* [Document passage]
···

Genomics. 2004 Jun;83(6):1046-52.


A family of human Y chromosomes has dispersed throughout northern Eurasia despite a 1.8-Mb deletion in the azoospermia factor c region.

Repping S, van Daalen SK, Korver CM, Brown LG, Marszalek JD, Gianotten J, Oates RD, Silber S, van der Veen F, Page DC, Rozen S.

Center for Reproductive Medicine, Department of Obstetrics and Gynecology, Academic Medical Center, Amsterdam, The Netherlands.

The human Y chromosome is replete with amplicons-very large, nearly identical repeats-which render it susceptible to interstitial deletions that often cause spermatogenic failure. Here we describe a recurrent, 1.8-Mb deletion that removes half of the azoospermia factor c (AZFc) region, including 12 members of eight testis-specific gene families. We show that this "b2/b3" deletion arose at least four times in human history-likely on inverted variants of the AZFc region that we find exist as common polymorphisms. We observed the b2/b3 deletion primarily in one family of closely related Y chromosomes-branch N in the Y-chromosome genealogy-in which all chromosomes carried the deletion. This branch is known to be widely distributed in northern Eurasia, accounts for the majority of Y chromosomes in some populations, and appears to be several thousand years old. The population-genetic success of the b2/b3 deletion is surprising, (i) because it removes half of AZFc and (ii) because the gr/gr deletion, which removes a similar set of testis-specific genes, predisposes to spermatogenic failure. Our present findings suggest either that the b2/b3 deletion has at most a modest effect on fitness or that, within branch N, its effect has been counterbalanced by another genetic, possibly Y-linked, factor.

···

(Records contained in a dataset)
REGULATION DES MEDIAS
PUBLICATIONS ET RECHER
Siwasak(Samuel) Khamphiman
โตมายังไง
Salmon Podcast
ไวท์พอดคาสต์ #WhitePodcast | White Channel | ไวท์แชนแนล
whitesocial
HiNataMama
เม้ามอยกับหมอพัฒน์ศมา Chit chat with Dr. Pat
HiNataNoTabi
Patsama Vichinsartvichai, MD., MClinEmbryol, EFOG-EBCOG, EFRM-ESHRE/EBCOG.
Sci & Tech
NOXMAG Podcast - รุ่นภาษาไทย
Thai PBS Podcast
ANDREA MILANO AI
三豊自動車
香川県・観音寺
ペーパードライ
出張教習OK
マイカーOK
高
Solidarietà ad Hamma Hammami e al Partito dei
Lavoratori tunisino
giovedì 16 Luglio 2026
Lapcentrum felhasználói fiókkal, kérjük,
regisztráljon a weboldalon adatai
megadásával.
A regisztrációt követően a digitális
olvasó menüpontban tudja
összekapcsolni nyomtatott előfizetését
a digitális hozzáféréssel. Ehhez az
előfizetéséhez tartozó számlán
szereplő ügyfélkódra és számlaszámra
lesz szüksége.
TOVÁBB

···

* [Check your understanding]
(1) From the Y-chromosome abstract, copy everything from "Genomics. 2004 Jun;83(6):1046-52." down to "DC, Rozen S.".
(2) Answer these questions using the Y-chromosome abstract:
(a) How large is the deletion in the azoospermia factor c region?
(b) At least how many times in human history did the b2/b3 deletion arise?
(c) In which city is the Center for Reproductive Medicine located?

* [Solved problems]
(1)
Genomics. 2004 Jun;83(6):1046-52.


A family of human Y chromosomes has dispersed throughout northern Eurasia despite a 1.8-Mb deletion in the azoospermia factor c region.

Repping S, van Daalen SK, Korver CM, Brown LG, Marszalek JD, Gianotten J, Oates RD, Silber S, van der Veen F, Page DC, Rozen S.

(2)
(a) 1.8 Mb
(b) At least four times
(c) Amsterdam